You have decided to dismiss an employee. This decision is never easy or pleasant.
Despite the fact that more than a decade has passed since the legal precedent requiring private-sector employers to hold a hearing for any employee before dismissing him or her, regardless of the reason for the dismissal, we are still encountering numerous instances of employers making the same mistakes in relation to the dismissal and hearing proceeding. Often, this leads to employees filing suits on the grounds of unlawful dismissal.
Here are five rules of thumb for conducting a hearing proceeding. These are designed to help you through the process, as well as to minimize the risks of lawsuits and employee demands for monetary compensation on the basis of unlawful dismissal.
Employers are often vague about the reasons why they are considering dismissing an employee, in order to avoid hurting that employee’s feelings. However, this is the exact opposite of what is required of an employer in this situation.
When summoning an employee to a hearing, the employer must be straightforward and make it clear to the employee that he or she is being summoned to a hearing with regard to possible dismissal and not merely for another conversation. Additionally, the employer must explain to the employee all the reasons that led him or her to consider dismissing the employee, as well as provide the employee with all relevant information.
This is the only way the employee can properly prepare for the hearing and the complaints being raised against him or her. If there are a number of reasons for the dismissal, explain them all to the employee.
2. Time to prepare
Once the employee has received the explanations of the reasons for considering his or her dismissal, and has received a summons to a hearing, the employer must give the employee enough time to prepare. It is advisable to allow the employee at least a few days. If the employee asks for a brief postponement of the hearing, it is best to agree to this request.
It is also highly advisable to allow a postponement if the employee expressly states that he or she did not have enough time to prepare, or that he or she wishes to consult with an attorney beforehand.
3. Personal and respectful approach
It’s true a dismissal process is not pleasant. But precisely because of this, the employer should treat the employee respectfully and considerately.
The employer must respect the employee’s privacy and dignity, and should not involve others in the hearing, apart from the relevant supervisors and managers.
Try to hold the three meetings in the dismissal hearing process in-person and face-to-face. Avoid impersonal means of communication, such as texts, telephone calls, and emails. Give the employee all due respect and face him or her, even if it might be unpleasant.
Allow the employee the latitude to make choices wherever possible and ask what he or she prefers (regarding the date of the hearing, the location of the hearing, a hearing in writing, etc.).
And, obviously, do not announce the employee’s dismissal before the dismissal notice has been issued to the employee.
4. Keep an open mind
Do not notify the employee of your decision on the date of the hearing or at the outset of the hearing.
Keep an open mind and really listen to the employee. He or she might surprise you. After you truly and honestly consider the matters, you might decide to give the employee another chance or to transfer him or her to another role inside your organization.

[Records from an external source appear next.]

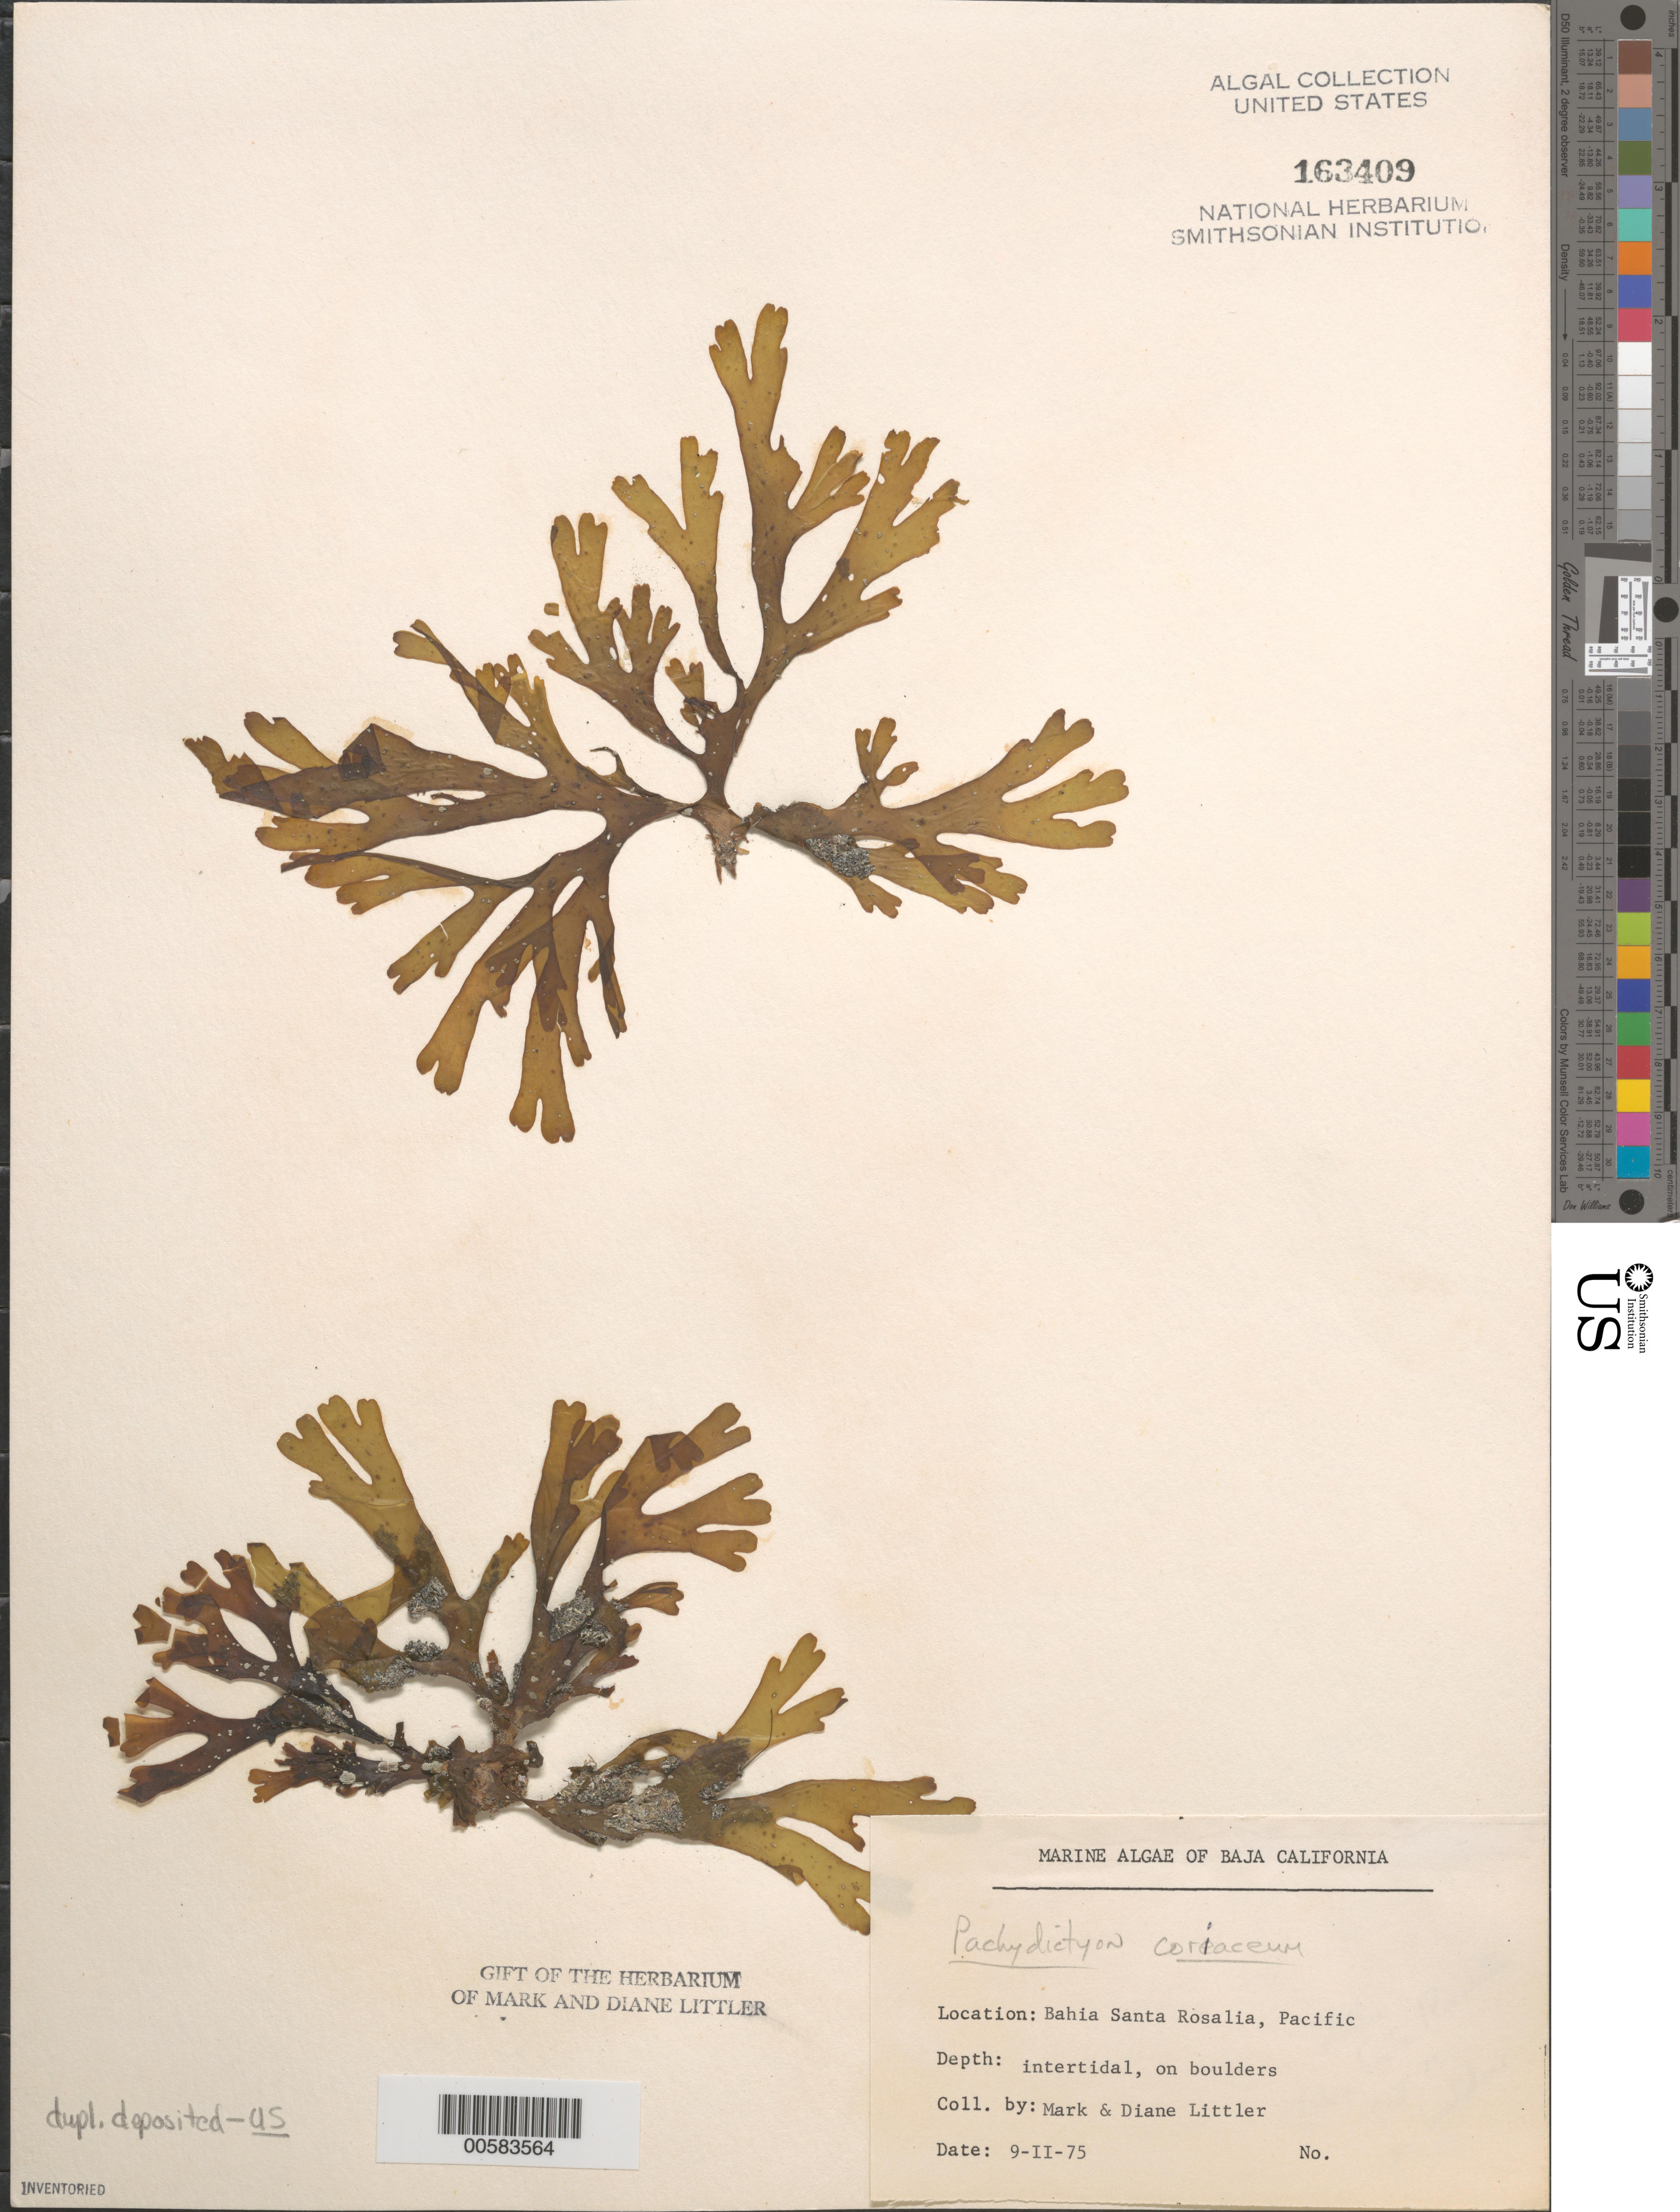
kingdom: Chromista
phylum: Ochrophyta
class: Phaeophyceae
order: Dictyotales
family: Dictyotaceae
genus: Pachydictyon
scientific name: Pachydictyon coriaceum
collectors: M. M. Littler & D. S. Littler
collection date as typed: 09 Feb 1975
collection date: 1975-02-09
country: Mexico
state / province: Baja California Sur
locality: Bahia Santa Rosalia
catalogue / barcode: US 163409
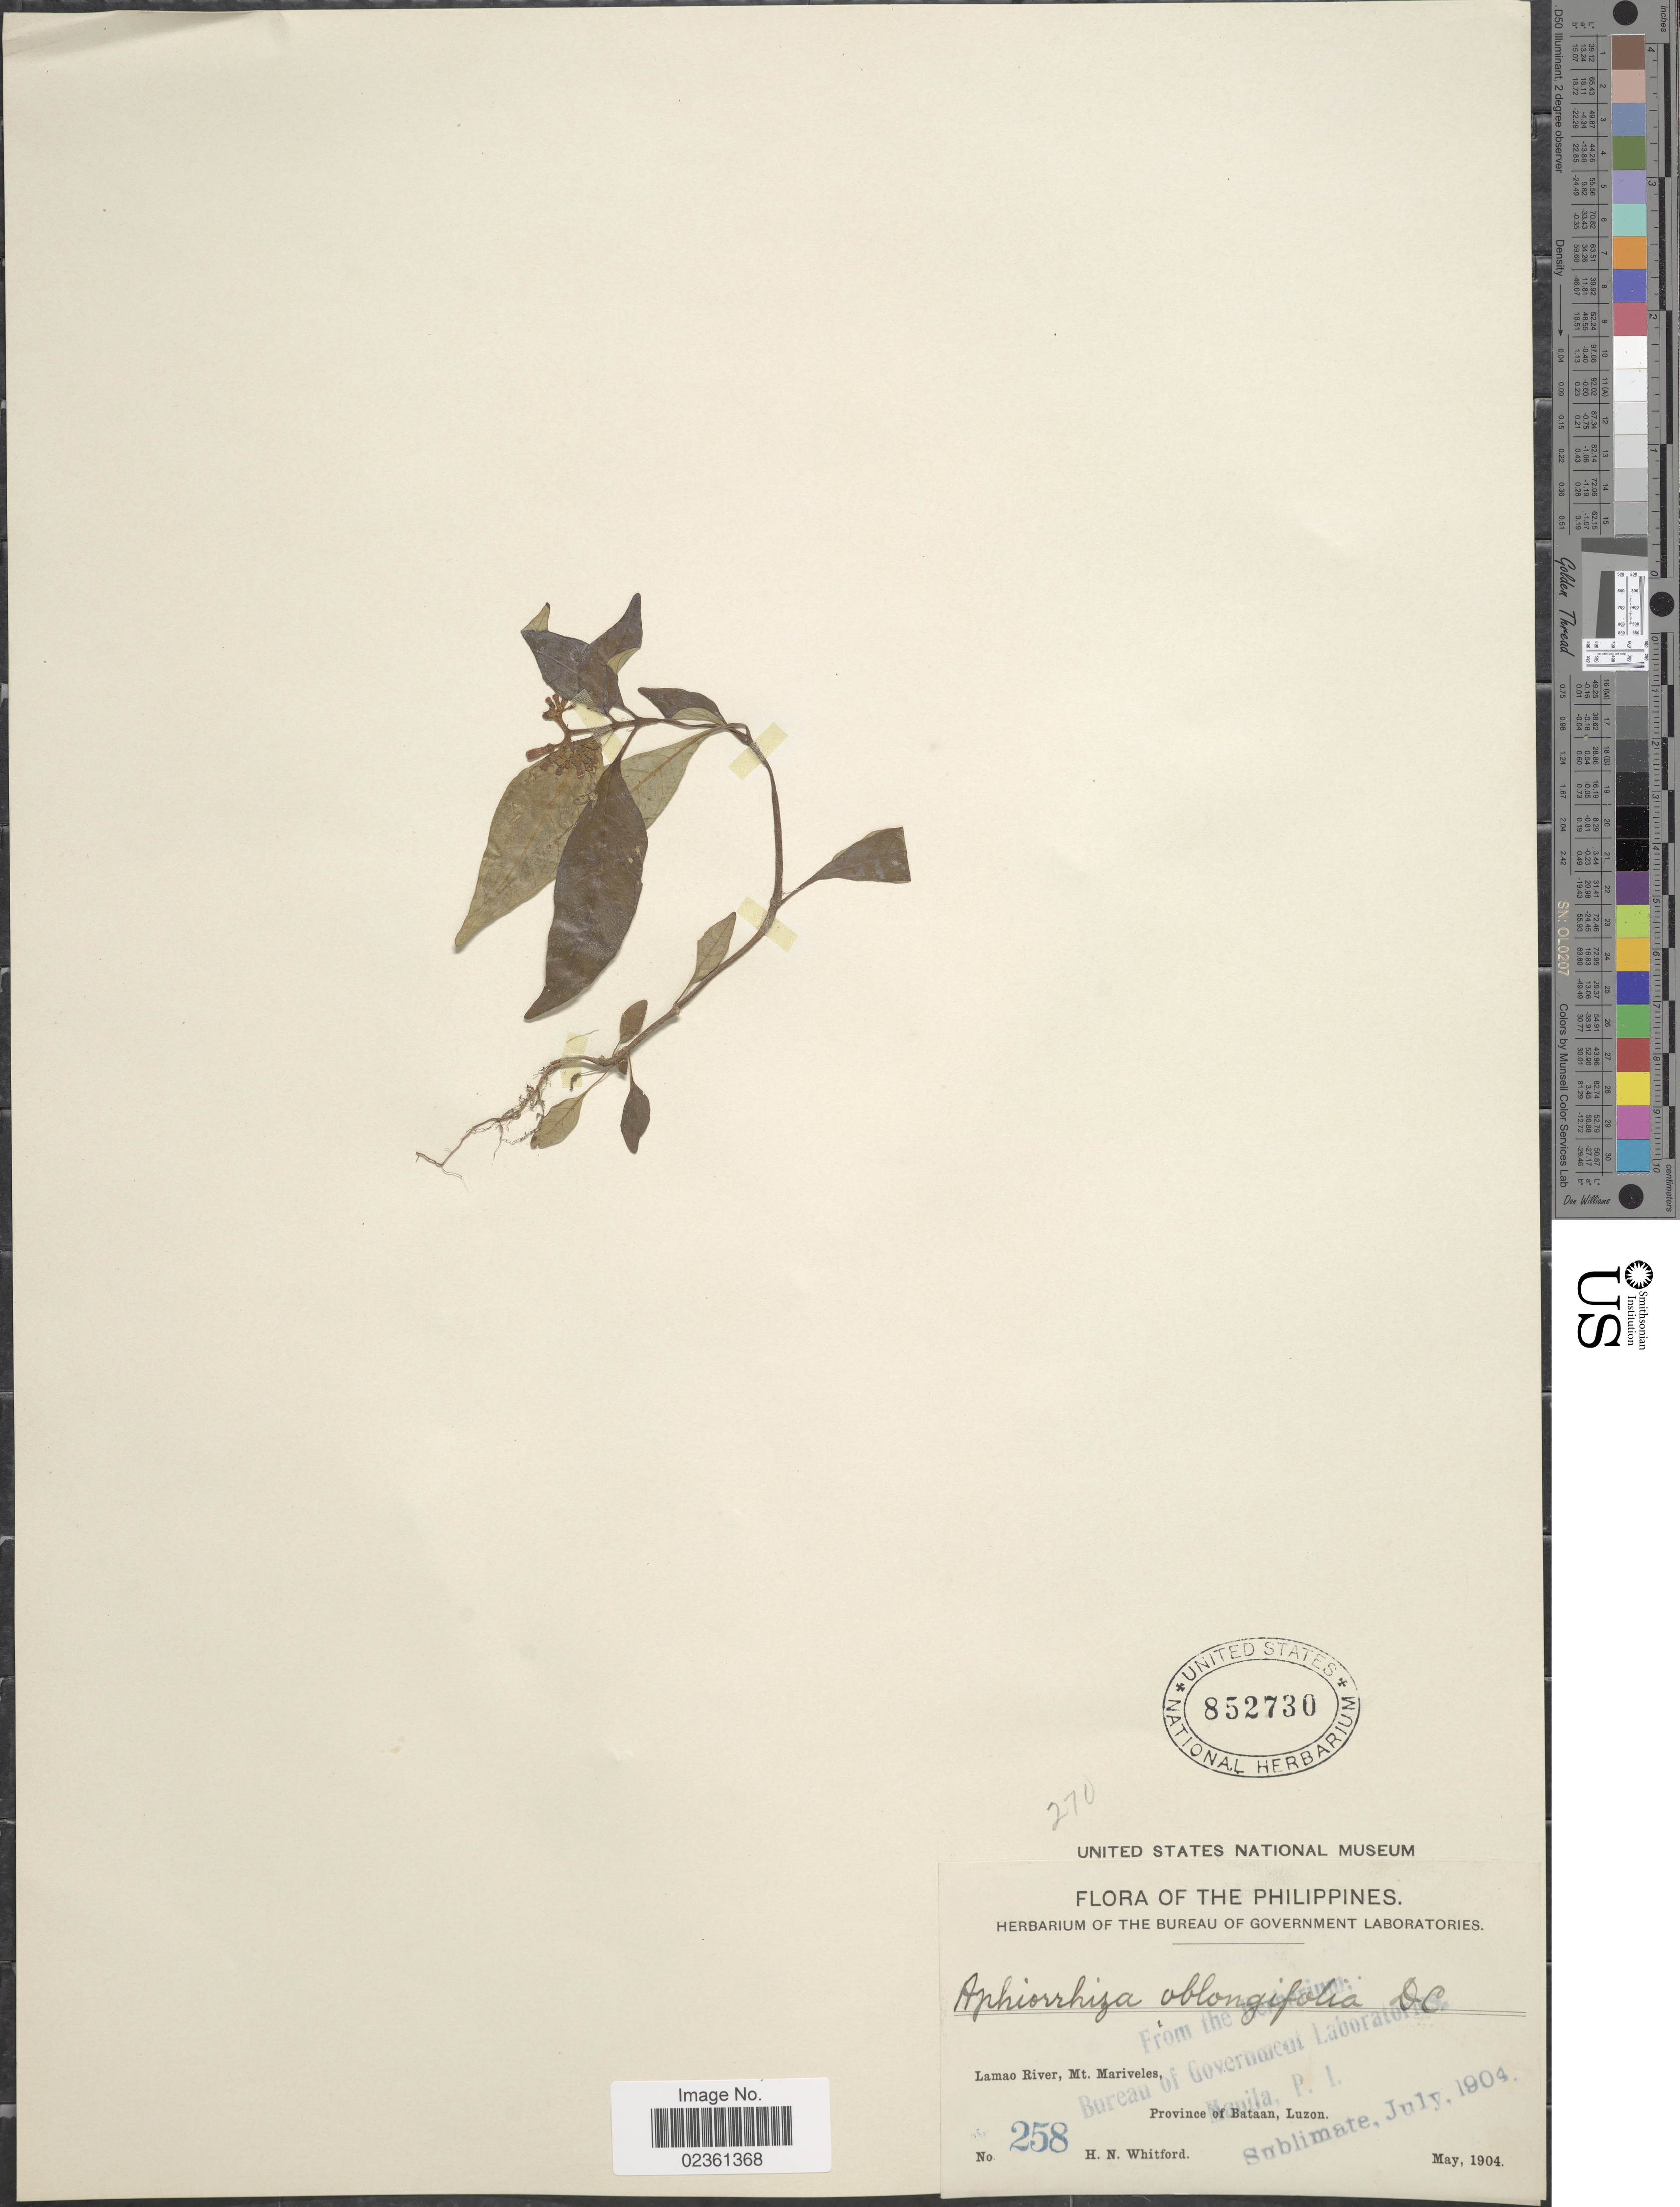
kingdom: Plantae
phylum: Tracheophyta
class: Magnoliopsida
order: Gentianales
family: Rubiaceae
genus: Ophiorrhiza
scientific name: Ophiorrhiza oblongifolia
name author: DC.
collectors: H. N. Whitford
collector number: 258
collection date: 1904-05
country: Philippines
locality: Lamao River, Mt. Mariveles, Province of Bataan, Luzon.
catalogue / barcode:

5. Documentation, documentation, documentation
Documentation of the hearing proceeding is extremely important, particularly in the event an employee raises allegations of unlawful dismissal.
Therefore, draw up detailed minutes of all conversations held with the employee, and issue a letter to the employee officially summoning him or her to a hearing. Make sure to document all key points that were conveyed orally to him or her.
There is also no impediment to making an audio recording of the hearing conversations.